State how many lines in the items below contain the word "further". Give only the number.

Data for analysis>
*** Block opens ***
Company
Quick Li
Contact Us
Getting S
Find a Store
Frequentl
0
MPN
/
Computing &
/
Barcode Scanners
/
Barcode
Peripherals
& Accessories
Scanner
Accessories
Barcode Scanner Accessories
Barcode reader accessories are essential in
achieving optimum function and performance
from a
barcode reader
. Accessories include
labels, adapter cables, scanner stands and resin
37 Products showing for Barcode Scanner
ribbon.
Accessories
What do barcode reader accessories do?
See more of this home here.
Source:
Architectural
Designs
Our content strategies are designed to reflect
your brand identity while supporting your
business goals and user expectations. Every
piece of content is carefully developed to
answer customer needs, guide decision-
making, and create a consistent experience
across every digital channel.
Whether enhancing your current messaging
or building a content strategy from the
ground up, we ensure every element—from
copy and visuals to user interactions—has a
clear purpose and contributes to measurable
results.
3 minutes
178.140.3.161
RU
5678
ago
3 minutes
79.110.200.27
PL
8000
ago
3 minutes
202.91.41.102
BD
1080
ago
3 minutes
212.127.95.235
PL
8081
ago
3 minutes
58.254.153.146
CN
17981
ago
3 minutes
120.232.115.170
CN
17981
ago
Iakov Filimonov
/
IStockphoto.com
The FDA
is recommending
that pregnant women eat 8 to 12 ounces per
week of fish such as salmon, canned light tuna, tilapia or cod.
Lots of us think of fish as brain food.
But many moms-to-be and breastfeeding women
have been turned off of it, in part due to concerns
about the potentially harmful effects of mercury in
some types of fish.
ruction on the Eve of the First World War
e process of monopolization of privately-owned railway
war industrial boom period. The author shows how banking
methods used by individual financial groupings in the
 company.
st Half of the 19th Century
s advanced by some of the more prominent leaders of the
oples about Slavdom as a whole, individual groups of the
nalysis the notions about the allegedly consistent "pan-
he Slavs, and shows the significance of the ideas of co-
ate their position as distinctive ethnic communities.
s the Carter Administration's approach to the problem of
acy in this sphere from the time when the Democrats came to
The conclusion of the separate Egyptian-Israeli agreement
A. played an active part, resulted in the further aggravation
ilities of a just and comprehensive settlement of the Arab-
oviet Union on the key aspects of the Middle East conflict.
*** Block closes ***
*** Block opens ***
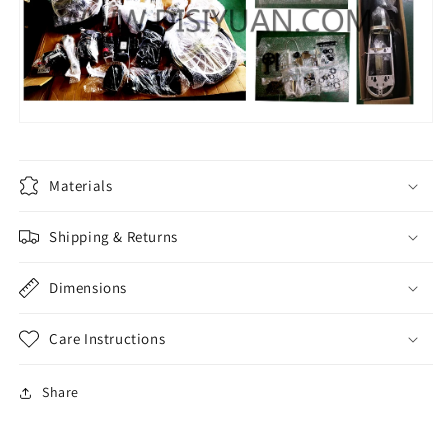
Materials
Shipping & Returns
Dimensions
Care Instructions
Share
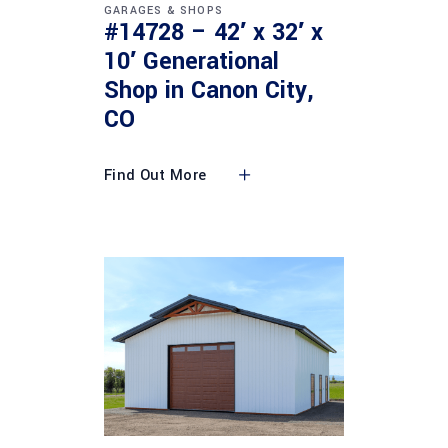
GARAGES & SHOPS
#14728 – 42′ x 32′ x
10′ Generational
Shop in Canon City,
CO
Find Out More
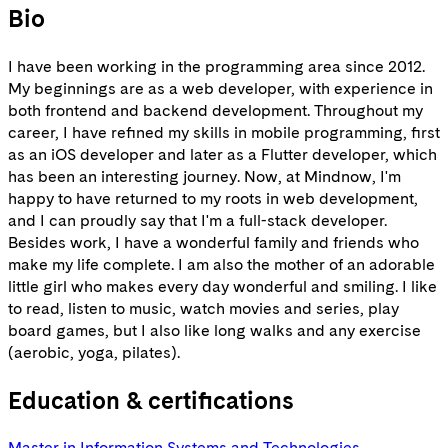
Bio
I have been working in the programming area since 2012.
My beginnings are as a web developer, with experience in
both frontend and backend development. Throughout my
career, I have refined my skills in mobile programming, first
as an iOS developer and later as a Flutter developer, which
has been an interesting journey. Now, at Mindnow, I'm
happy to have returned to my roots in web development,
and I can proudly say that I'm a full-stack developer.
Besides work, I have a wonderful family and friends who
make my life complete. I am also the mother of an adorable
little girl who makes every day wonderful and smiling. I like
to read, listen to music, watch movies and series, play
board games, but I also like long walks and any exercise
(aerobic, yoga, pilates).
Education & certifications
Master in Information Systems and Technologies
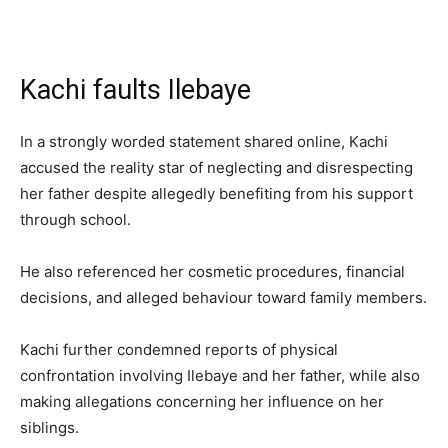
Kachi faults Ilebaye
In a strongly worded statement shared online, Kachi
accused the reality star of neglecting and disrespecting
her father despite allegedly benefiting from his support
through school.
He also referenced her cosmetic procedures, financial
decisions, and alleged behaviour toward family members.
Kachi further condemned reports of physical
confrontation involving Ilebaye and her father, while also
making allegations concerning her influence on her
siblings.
*** Block closes ***
*** Block opens ***
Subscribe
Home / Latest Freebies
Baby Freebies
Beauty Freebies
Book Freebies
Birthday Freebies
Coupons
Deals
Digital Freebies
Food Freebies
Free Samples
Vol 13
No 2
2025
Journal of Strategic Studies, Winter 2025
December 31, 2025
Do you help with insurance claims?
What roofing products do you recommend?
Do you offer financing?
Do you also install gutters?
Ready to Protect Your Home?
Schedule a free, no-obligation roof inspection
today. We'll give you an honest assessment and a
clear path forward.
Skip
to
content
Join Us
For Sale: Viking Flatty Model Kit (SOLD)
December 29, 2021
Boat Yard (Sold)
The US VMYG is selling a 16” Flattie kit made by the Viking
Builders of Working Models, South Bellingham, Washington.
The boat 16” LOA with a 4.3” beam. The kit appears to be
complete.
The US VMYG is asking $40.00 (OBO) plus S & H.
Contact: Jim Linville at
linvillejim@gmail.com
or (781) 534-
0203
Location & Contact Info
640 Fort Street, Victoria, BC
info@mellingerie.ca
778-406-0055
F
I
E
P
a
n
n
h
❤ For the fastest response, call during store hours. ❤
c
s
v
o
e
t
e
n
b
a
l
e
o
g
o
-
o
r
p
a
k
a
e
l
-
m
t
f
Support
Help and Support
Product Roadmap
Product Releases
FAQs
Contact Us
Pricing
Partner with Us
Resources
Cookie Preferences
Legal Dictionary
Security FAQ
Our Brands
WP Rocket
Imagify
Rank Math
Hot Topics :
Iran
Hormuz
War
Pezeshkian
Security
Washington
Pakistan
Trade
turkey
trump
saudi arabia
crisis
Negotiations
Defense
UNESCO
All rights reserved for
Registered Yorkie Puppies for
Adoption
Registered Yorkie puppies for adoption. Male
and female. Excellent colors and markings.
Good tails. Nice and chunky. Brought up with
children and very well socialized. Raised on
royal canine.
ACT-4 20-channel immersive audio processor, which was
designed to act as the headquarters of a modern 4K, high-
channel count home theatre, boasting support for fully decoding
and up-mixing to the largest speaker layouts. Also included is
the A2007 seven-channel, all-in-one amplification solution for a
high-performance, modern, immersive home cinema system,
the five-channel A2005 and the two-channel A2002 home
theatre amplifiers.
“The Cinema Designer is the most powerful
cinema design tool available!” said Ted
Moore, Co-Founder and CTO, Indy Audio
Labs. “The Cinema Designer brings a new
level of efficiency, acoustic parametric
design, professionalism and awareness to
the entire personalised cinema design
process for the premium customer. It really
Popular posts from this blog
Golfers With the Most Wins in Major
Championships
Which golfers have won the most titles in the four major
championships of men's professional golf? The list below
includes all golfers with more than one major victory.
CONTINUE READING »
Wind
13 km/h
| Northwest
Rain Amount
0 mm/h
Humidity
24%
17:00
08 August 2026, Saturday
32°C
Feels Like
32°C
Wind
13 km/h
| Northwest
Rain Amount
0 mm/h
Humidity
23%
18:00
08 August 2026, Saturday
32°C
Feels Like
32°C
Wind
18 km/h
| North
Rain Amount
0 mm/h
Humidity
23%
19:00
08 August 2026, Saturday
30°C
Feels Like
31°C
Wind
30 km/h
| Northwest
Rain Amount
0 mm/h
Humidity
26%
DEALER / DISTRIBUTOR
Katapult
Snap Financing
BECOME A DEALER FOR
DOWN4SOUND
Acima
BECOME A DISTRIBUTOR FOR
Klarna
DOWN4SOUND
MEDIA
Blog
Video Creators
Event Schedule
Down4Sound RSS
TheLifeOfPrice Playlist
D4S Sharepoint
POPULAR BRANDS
*** Block closes ***
Written solution>
2